Dos horas más tarde, cuando terminó, cerró el libro y me miró:
—Magnífico, ¿verdad? —me atreví a murmurar.
—No lo sé —respondió, implacable.
No me iba a resultar tan fácil salir de aquélla.
—Poner en un mismo nivel de igualdad a la joven francesa rapada durante la Liberación y al pueblo de Hiroshima, había que tener los bemoles de Duras para hacer eso.
—¿Ah, sí? ¿Eso es lo que significa? —preguntó Rinri.

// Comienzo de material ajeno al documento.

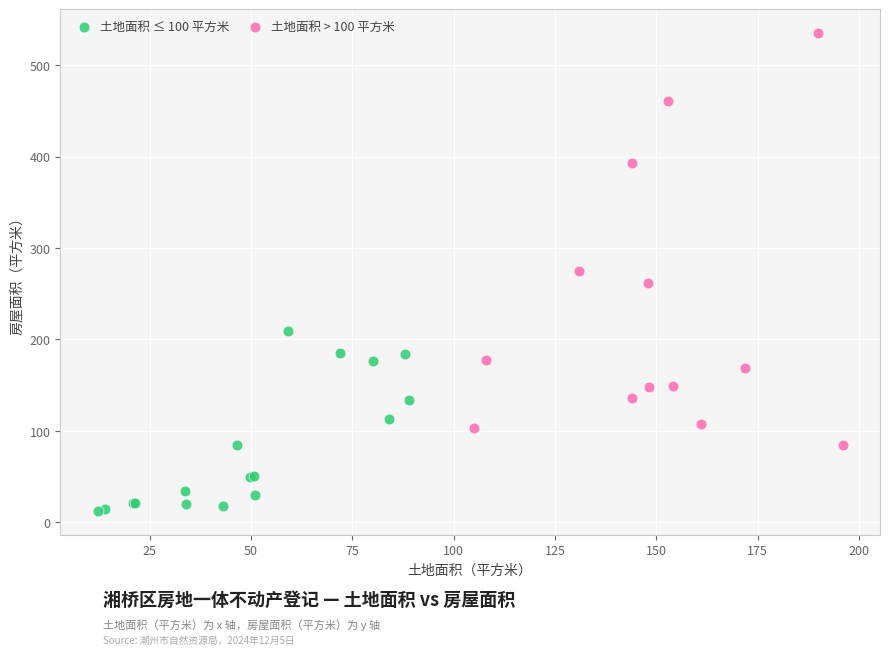

Which series contains the highest Y value?

土地面积 > 100 平方米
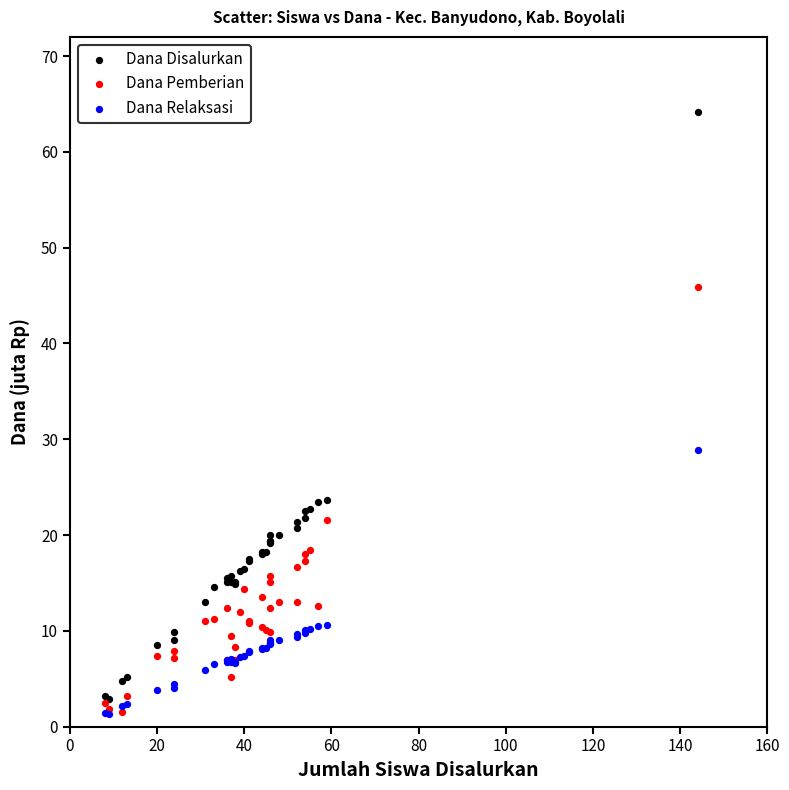

Which series has the largest Y range (max minus min)?

Dana Disalurkan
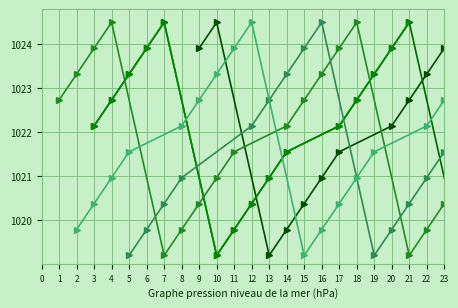

At 8, list the series in order from largest to smallest.

fevrier, mars, avril, janvier, mai, septembre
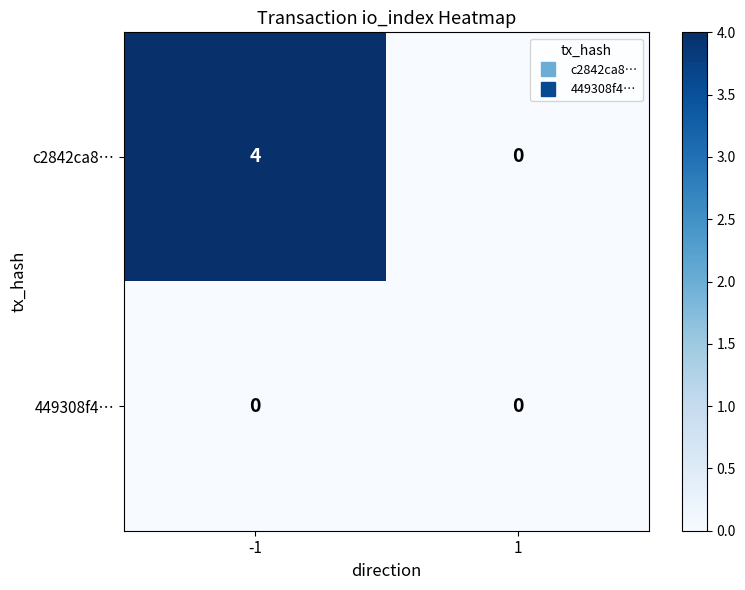

True or false: 449308f4… has a value of 0 at 1.

True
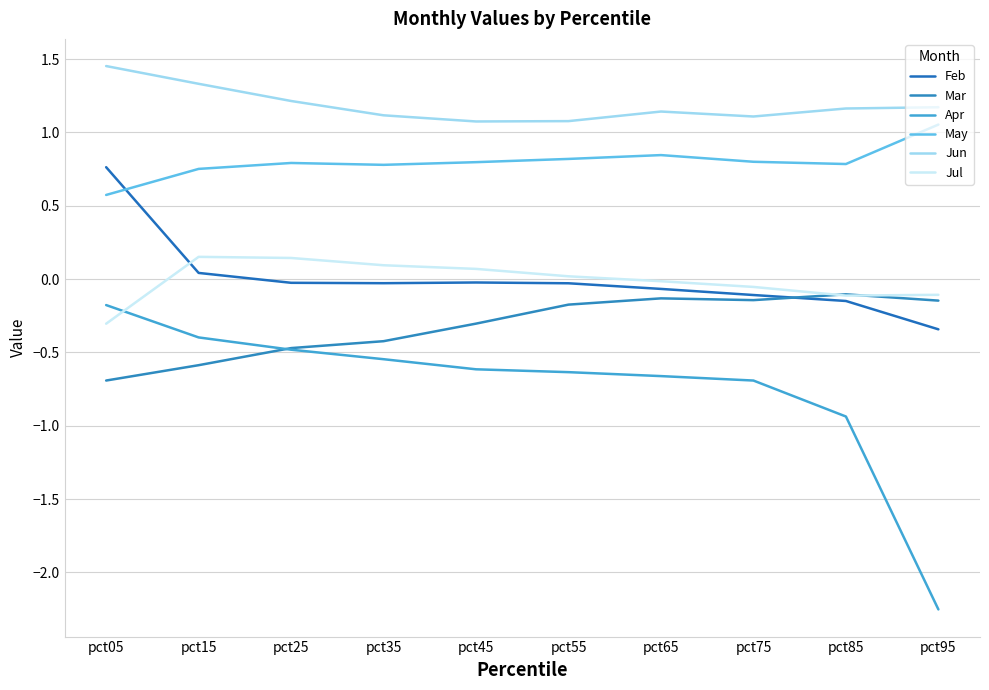

Does the chart display data point markers on the line(s)?

No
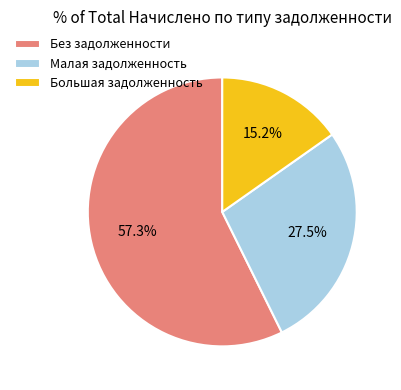

Is there any slice that represents more than half of the pie?

Yes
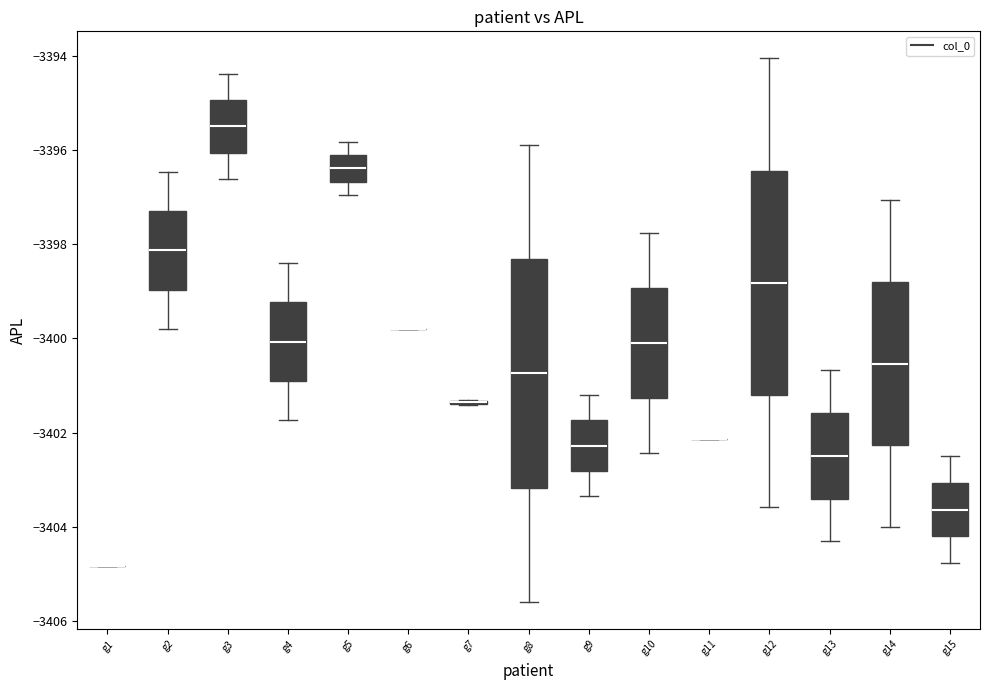

Reading left to right, transcribe this box plot: for each box, give where its median line is, the range the box spans, and where its two whiskers end, as read against the y-axis. The values are not printed on the chart, so give them approximately, as read against the axis.

g1: box collapsed to a line at -3404.8, whiskers -3404.8 to -3404.8
g2: median -3398.2, box -3399.0 to -3397.2, whiskers -3399.8 to -3396.4
g3: median -3395.4, box -3396.0 to -3395.0, whiskers -3396.6 to -3394.4
g4: median -3400.0, box -3401.0 to -3399.2, whiskers -3401.8 to -3398.4
g5: median -3396.4, box -3396.6 to -3396.2, whiskers -3397.0 to -3395.8
g6: box collapsed to a line at -3399.8, whiskers -3399.8 to -3399.8
g7: box collapsed to a line at -3401.4, whiskers -3401.4 to -3401.4
g8: median -3400.8, box -3403.2 to -3398.4, whiskers -3405.6 to -3395.8
g9: median -3402.2, box -3402.8 to -3401.8, whiskers -3403.4 to -3401.2
g10: median -3400.2, box -3401.2 to -3399.0, whiskers -3402.4 to -3397.8
g11: box collapsed to a line at -3402.2, whiskers -3402.2 to -3402.2
g12: median -3398.8, box -3401.2 to -3396.4, whiskers -3403.6 to -3394.0
g13: median -3402.4, box -3403.4 to -3401.6, whiskers -3404.4 to -3400.6
g14: median -3400.6, box -3402.2 to -3398.8, whiskers -3404.0 to -3397.0
g15: median -3403.6, box -3404.2 to -3403.0, whiskers -3404.8 to -3402.4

—Sí. Es un libro que exalta el amor víctima de la barbarie.
—¿Y por qué la autora lo dice de un modo tan extraño?
—Es Marguerite Duras. Su encanto es que sientes las cosas sin que necesariamente las entiendas.
—Yo no he sentido nada.
—Sí, estabas enfadado.
—¿Es la reacción que busca?
—A Duras también le gusta. Es una buena actitud. Cuando terminas un libro de Duras, sientes frustración. Es como una investigación al final de la cual has entendido poco. Has entrevisto cosas a través de un cristal esmerilado. Te levantas de la mesa y todavía tienes hambre.
—Tengo hambre.
—Yo también.
El okonomiyaki es la especialidad de Hiroshima. Se prepara en inmensas tascas al aire libre, sobre unas parrillas gigantescas de donde el humo parte hacia la noche. Pese al relativo frío de la tarde, el cocinero sudó abundantemente sobre la tortita de col que preparó delante de nosotros. Las gotas de sudor contribuyeron a aquella obra maestra. Nunca habíamos comido un okonomiyaki tan delicioso. Rinri aprovechó la ocasión para comprarle al cocinero una cantidad considerable de cartones de salsa de ciruelas amargas.
Luego, la habitación me sirvió de pretexto para soltar numerosas frases del libro de Duras. Rinri parecía apreciarlas más. Nunca se valorarán lo suficiente mis devotos esfuerzos por divulgar la literatura francesa.